Work to complete: Please repeat the entries below word for word, starting with their very first line and going on through the line that contains "locality: Saltillo". Include both of those lines.

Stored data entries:
-=-=-

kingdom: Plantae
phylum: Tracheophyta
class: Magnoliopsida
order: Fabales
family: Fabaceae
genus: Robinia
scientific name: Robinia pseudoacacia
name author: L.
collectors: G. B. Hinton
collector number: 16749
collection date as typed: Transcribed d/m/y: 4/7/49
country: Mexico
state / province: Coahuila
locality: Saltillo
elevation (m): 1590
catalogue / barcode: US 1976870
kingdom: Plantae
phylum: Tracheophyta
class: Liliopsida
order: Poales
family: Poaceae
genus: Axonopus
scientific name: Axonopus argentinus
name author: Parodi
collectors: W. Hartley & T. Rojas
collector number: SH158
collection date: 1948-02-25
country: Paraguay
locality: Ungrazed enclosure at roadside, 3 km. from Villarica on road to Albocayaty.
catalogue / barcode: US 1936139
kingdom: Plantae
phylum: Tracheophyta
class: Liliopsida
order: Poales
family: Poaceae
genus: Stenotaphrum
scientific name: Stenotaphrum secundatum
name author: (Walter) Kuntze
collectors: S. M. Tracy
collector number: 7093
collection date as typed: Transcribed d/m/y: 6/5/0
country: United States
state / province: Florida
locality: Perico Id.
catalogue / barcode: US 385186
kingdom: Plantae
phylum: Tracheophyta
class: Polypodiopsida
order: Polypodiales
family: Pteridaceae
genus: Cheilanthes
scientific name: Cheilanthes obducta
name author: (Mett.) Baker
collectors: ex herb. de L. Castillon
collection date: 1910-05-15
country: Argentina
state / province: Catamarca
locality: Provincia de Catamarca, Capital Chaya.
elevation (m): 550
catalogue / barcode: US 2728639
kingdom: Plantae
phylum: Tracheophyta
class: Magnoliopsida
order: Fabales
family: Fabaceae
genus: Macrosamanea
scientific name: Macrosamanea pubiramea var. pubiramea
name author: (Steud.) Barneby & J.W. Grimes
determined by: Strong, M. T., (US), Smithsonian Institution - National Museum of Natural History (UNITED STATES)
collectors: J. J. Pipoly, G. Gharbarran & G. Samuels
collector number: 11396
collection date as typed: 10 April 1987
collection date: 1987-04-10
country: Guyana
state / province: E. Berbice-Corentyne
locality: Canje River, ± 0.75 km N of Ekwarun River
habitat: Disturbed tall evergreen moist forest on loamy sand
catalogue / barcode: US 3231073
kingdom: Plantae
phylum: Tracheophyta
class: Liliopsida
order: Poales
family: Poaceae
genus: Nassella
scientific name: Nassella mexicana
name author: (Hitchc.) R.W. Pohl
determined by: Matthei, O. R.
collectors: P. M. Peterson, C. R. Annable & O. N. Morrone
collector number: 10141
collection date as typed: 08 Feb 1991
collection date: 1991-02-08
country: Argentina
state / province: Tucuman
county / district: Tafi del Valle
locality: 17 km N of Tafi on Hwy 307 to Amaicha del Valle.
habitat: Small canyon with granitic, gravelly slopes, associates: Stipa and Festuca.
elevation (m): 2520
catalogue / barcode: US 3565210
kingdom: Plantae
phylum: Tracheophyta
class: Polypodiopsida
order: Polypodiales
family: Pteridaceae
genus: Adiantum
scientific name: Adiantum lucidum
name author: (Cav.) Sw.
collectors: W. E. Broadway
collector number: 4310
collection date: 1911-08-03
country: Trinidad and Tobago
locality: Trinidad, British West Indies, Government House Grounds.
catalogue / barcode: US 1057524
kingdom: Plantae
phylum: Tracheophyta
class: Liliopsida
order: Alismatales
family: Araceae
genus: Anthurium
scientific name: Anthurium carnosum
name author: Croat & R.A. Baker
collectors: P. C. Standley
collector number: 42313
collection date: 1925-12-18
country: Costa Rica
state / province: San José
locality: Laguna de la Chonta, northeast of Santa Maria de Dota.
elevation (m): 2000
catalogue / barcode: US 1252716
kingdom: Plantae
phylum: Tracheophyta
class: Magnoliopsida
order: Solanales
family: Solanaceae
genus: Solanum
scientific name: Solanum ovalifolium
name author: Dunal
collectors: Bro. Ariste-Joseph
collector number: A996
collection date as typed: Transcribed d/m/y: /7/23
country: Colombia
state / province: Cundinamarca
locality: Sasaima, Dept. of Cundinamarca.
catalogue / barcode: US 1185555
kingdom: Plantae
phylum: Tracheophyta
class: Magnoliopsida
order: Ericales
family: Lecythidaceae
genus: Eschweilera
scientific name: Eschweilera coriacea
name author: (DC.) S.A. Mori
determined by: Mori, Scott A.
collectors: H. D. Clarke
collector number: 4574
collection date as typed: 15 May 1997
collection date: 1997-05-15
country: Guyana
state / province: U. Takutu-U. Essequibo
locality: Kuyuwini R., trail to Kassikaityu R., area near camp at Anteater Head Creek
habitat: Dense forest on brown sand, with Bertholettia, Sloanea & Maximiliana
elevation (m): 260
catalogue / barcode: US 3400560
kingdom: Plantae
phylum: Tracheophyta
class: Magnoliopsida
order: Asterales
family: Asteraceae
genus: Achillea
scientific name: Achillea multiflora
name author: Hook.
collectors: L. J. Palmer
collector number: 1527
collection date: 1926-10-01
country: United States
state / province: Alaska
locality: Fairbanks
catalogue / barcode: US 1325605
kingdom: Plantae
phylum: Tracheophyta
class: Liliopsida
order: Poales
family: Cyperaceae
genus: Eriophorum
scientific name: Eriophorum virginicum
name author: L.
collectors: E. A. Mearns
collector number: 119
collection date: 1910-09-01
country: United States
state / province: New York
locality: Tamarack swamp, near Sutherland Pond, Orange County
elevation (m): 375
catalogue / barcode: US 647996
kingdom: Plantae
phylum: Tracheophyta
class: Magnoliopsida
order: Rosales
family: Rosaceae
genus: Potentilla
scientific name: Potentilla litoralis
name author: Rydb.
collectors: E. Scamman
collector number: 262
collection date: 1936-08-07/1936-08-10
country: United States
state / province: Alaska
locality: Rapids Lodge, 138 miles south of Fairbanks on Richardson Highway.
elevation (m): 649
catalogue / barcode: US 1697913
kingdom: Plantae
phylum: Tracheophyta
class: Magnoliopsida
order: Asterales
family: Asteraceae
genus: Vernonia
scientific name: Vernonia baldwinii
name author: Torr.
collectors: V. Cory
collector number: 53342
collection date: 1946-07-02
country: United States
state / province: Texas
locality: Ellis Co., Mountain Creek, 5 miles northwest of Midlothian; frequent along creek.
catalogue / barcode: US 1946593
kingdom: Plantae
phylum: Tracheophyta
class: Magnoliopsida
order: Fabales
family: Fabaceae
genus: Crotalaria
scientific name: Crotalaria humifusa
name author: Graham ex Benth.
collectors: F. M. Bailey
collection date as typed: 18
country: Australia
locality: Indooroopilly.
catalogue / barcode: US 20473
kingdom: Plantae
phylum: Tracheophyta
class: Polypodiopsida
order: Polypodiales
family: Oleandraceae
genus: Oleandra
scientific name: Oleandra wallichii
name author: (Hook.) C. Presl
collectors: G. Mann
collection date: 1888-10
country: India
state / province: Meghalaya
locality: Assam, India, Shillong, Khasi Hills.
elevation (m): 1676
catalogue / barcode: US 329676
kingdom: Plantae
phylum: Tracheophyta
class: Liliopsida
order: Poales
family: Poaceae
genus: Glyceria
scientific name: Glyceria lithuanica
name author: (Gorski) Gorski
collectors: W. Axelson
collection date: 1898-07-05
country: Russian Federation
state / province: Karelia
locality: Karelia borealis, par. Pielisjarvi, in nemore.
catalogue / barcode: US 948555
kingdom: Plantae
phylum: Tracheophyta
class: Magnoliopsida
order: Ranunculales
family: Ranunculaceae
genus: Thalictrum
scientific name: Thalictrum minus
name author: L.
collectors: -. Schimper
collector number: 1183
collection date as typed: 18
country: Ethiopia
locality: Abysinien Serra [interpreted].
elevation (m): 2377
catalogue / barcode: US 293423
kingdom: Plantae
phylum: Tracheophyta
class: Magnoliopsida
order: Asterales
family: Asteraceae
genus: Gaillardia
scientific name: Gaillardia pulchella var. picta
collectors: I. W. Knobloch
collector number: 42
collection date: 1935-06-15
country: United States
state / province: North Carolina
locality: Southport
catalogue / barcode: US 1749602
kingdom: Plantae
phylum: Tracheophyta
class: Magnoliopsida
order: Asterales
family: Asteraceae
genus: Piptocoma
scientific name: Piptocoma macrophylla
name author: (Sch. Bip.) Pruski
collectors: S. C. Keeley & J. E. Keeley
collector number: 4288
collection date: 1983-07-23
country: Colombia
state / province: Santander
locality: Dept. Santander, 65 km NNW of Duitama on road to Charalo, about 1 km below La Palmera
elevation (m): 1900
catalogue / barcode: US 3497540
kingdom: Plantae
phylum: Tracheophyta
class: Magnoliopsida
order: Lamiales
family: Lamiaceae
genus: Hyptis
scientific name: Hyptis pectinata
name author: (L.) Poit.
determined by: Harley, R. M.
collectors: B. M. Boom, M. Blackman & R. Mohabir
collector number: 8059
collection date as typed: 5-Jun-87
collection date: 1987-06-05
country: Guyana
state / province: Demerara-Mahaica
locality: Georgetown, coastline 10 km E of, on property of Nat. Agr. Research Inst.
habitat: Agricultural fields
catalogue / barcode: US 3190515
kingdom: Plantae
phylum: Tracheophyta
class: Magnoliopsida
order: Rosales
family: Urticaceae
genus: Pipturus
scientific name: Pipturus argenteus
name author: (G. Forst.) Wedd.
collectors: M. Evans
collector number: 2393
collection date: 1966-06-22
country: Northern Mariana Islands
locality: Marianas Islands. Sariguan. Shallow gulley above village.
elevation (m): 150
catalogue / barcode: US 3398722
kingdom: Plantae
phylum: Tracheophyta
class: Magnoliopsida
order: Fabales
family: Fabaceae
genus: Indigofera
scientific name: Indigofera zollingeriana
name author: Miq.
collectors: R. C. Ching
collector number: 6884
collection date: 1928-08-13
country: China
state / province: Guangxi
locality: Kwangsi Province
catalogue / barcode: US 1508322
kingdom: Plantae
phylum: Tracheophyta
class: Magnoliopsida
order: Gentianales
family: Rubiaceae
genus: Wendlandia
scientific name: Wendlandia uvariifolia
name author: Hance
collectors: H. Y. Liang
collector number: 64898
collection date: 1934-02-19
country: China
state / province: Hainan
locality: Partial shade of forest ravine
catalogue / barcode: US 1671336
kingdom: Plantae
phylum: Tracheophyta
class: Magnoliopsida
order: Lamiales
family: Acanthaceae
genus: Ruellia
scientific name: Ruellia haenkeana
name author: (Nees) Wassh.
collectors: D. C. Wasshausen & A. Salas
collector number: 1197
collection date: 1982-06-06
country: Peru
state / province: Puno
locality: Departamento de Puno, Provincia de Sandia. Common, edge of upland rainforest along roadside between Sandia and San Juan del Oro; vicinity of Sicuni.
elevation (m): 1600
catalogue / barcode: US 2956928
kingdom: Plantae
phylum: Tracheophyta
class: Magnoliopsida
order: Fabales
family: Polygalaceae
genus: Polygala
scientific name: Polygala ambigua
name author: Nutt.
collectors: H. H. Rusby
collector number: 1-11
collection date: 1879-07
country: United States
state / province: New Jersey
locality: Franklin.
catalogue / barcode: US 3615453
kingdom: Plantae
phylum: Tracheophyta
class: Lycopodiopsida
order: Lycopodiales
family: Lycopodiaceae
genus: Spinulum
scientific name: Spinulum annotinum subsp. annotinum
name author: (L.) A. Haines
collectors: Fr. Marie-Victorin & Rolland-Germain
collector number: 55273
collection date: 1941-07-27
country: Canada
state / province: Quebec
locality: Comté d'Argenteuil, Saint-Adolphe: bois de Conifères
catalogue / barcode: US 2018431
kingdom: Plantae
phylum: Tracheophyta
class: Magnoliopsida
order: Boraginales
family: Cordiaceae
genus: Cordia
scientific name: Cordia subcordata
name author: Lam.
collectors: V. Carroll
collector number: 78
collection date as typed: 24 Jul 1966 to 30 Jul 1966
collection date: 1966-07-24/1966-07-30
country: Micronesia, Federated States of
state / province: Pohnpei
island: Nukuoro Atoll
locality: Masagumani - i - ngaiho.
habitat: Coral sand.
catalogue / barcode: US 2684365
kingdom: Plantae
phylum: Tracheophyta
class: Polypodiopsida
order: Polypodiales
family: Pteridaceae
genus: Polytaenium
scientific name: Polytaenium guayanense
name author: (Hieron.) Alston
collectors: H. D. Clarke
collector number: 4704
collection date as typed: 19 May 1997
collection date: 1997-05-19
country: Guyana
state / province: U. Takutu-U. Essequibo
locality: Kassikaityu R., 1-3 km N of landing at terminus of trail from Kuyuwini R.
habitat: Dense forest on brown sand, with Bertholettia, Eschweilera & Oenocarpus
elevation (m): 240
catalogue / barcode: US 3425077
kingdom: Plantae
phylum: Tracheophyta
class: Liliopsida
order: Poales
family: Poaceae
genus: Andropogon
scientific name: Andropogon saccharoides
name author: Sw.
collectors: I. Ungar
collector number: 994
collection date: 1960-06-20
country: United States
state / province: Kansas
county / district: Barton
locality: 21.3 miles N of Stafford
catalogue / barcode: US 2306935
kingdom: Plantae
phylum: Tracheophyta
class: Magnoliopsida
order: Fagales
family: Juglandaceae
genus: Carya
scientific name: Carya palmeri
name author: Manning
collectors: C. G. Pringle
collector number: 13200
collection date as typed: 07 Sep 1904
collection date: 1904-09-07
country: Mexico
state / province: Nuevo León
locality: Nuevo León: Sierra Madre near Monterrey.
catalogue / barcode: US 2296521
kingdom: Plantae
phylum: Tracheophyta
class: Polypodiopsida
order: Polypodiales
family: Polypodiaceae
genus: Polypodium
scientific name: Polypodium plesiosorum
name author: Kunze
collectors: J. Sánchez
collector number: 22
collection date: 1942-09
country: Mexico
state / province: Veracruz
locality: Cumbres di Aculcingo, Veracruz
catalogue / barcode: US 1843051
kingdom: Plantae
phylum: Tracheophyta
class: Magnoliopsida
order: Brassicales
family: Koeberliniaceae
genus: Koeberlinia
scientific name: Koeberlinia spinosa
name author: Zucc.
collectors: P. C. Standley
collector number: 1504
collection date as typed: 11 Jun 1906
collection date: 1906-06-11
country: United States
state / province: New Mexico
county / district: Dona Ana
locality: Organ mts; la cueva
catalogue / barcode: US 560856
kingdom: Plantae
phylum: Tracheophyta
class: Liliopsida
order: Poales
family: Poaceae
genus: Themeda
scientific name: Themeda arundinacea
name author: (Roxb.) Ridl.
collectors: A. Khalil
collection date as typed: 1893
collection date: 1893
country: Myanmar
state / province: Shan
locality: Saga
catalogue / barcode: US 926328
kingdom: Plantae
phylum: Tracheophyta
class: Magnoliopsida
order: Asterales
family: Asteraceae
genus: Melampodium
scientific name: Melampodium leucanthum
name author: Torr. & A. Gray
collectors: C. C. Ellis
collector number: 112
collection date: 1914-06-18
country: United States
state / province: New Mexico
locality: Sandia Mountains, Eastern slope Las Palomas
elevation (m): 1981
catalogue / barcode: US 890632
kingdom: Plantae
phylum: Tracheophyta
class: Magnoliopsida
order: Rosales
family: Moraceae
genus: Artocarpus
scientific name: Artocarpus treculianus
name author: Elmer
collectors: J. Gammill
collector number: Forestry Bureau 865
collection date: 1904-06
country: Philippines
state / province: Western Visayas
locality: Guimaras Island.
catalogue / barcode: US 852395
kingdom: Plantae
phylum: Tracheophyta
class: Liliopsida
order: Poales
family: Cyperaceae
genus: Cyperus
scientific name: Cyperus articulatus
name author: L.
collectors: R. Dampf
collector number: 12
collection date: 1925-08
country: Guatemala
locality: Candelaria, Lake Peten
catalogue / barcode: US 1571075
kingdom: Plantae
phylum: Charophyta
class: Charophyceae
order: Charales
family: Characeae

-=-=-

Task response:
kingdom: Plantae
phylum: Tracheophyta
class: Magnoliopsida
order: Fabales
family: Fabaceae
genus: Robinia
scientific name: Robinia pseudoacacia
name author: L.
collectors: G. B. Hinton
collector number: 16749
collection date as typed: Transcribed d/m/y: 4/7/49
country: Mexico
state / province: Coahuila
locality: Saltillo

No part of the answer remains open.